A word-for-word transcription of all the data is required.

----- AVAILABLE DATA

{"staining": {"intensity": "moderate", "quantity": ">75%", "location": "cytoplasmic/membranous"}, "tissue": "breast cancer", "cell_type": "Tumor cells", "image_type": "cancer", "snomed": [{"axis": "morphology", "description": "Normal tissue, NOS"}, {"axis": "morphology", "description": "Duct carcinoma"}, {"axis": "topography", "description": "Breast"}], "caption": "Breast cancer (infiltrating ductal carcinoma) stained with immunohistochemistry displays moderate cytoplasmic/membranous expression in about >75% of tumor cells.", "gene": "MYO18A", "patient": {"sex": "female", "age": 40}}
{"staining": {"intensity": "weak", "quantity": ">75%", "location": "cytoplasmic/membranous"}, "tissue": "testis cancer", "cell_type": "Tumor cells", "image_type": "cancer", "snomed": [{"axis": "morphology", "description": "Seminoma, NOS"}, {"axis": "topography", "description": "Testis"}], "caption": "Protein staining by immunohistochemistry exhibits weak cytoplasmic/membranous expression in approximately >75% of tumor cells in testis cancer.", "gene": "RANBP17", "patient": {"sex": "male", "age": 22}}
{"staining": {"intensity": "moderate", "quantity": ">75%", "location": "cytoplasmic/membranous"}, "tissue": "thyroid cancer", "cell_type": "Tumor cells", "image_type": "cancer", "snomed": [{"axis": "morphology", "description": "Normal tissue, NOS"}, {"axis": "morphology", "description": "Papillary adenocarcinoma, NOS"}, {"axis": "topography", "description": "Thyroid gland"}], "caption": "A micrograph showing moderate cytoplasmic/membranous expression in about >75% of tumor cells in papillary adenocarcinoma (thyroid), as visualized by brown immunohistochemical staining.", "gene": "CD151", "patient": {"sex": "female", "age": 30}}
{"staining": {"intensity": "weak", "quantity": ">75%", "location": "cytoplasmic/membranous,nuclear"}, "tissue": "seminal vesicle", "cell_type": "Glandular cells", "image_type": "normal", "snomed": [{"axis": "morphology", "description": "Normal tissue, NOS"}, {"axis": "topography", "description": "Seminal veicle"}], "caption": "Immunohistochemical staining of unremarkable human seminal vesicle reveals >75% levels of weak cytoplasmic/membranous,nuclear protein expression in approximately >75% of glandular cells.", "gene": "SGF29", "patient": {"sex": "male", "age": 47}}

----------

**EXERCISE SOLUTION**
{"staining": {"intensity": "moderate", "quantity": ">75%", "location": "cytoplasmic/membranous"}, "tissue": "breast cancer", "cell_type": "Tumor cells", "image_type": "cancer", "snomed": [{"axis": "morphology", "description": "Normal tissue, NOS"}, {"axis": "morphology", "description": "Duct carcinoma"}, {"axis": "topography", "description": "Breast"}], "caption": "Breast cancer (infiltrating ductal carcinoma) stained with immunohistochemistry displays moderate cytoplasmic/membranous expression in about >75% of tumor cells.", "gene": "MYO18A", "patient": {"sex": "female", "age": 40}}
{"staining": {"intensity": "weak", "quantity": ">75%", "location": "cytoplasmic/membranous"}, "tissue": "testis cancer", "cell_type": "Tumor cells", "image_type": "cancer", "snomed": [{"axis": "morphology", "description": "Seminoma, NOS"}, {"axis": "topography", "description": "Testis"}], "caption": "Protein staining by immunohistochemistry exhibits weak cytoplasmic/membranous expression in approximately >75% of tumor cells in testis cancer.", "gene": "RANBP17", "patient": {"sex": "male", "age": 22}}
{"staining": {"intensity": "moderate", "quantity": ">75%", "location": "cytoplasmic/membranous"}, "tissue": "thyroid cancer", "cell_type": "Tumor cells", "image_type": "cancer", "snomed": [{"axis": "morphology", "description": "Normal tissue, NOS"}, {"axis": "morphology", "description": "Papillary adenocarcinoma, NOS"}, {"axis": "topography", "description": "Thyroid gland"}], "caption": "A micrograph showing moderate cytoplasmic/membranous expression in about >75% of tumor cells in papillary adenocarcinoma (thyroid), as visualized by brown immunohistochemical staining.", "gene": "CD151", "patient": {"sex": "female", "age": 30}}
{"staining": {"intensity": "weak", "quantity": ">75%", "location": "cytoplasmic/membranous,nuclear"}, "tissue": "seminal vesicle", "cell_type": "Glandular cells", "image_type": "normal", "snomed": [{"axis": "morphology", "description": "Normal tissue, NOS"}, {"axis": "topography", "description": "Seminal veicle"}], "caption": "Immunohistochemical staining of unremarkable human seminal vesicle reveals >75% levels of weak cytoplasmic/membranous,nuclear protein expression in approximately >75% of glandular cells.", "gene": "SGF29", "patient": {"sex": "male", "age": 47}}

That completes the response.